It’s happening.
My daughter starts Kindergarten in twenty-eight more days, and yes, I’m counting.
The thing is, since before she was born, I’ve been counting with her. In the beginning, it was just how many more days until I reached the next trimester of pregnancy, how many more days until Greyson was no longer an only child, and how many days could I possibly go past my due date before my Midwife gave her an eviction notice. Shortly after her birth, it was how many minutes she had nursed, how many hours we succeed in a certain brand of cloth diaper before a major leak, and how many hours I had left caring for two tiny humans before my husband got home from the day.

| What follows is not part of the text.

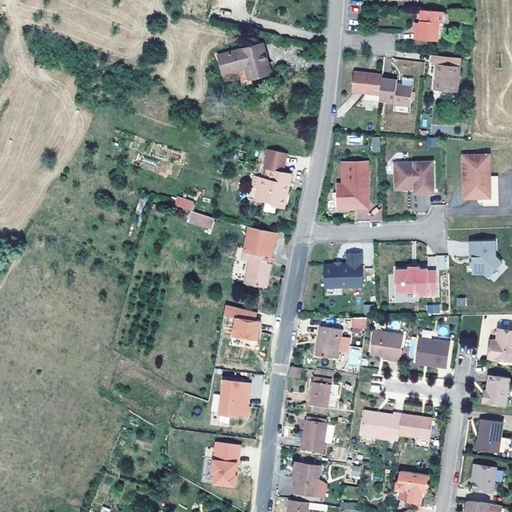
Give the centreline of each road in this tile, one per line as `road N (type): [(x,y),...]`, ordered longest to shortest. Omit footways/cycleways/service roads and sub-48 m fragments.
road 1 (residential): [(304,234),(262,511)]
road 2 (residential): [(337,42),(304,234)]
road 3 (residential): [(304,234),(436,233)]
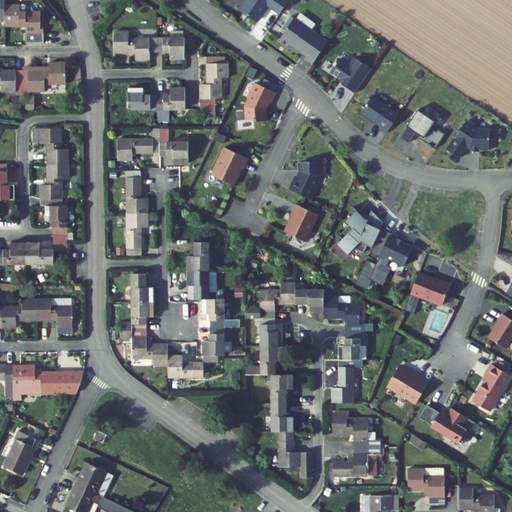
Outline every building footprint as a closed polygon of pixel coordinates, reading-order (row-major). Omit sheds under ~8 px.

I can’t forget sleep-or the lack of. Charlotte did.not.sleep. Ever. A ten minute car nap between leaving the grocery store and home, was the equivalency of twelve hours of sleep on cold medicine. At her sixth month photo shoot, girlfriend was doing downward-dog poses, and by 8.5 months she was walking, closely followed by her running after her big brother, and her new obsession: our cat Marigold. How did one tiny person (as in only the 20th% for height and weight) have this much energy, curiosity, and pack more in a day as a tiny tyrant toddler of sleep smuggling? I counted the minutes it took to finally get her to sleep for the night, and enjoyed seeing when I got a full three hours and seven minutes of sleep before spending the next two hours and twelve minutes fighting with her to go to sleep again, as she sat on my lap touching my face as if she needed to memorize every fine line and worry wrinkle she was causing me.
And then, the unimaginable happened: we got pregnant again. My pregnancy with Theo is an entirely different story; one that I don’t like to talk about often, because it was miserable, intense, and full of fear. Instead of enjoying his pregnancy, I spent more time counting down the days when I would finally feel better again. We brought Theo home from the hospital, when Charlotte was 21 months old. And, guess what she did?
She slept through the night. From that moment forward, I knew that it would never be the same. Charlotte, unknowingly overnight accepted her title of not only being the middle child, but being the only sister; the small sister that we can all count on. The next morning is when I stopped counting with her.
Parents are told too many times that the years are short, and to enjoy every moment, and that it’s not okay to want to run away from your children. But, guess what? The years are too short. The years are full of enjoyable moments. It’s also okay to have too many demands to meet in the day in raising tiny humans that the thought of a true break seems fleeting, and guilty, and that it’s not okay to want to be away from the army of children that you’ve created. And, so to deal with the daily flow, we start counting again.
We count how many months until they are ready to potty train, and the months before they start Preschool, and the distance between older and younger siblings in school to consider the cost of their education and if, when, maybe, and how.
So, here we are. The days of counting on, planning for, and memorizing, have led to: your child is starting Kindergarten.
For those with children who are moving off to college, maybe you wish you could be sending your child off to Kindergarten all over again…I’m not sure. I’ve got years between now and then, and I’m not counting how long that time is. For now, I’m going to sit here with my baby girl next to me, as she erases and draws again the horn on the Unicorn she’s been working on all afternoon. We’ve got nothing but time.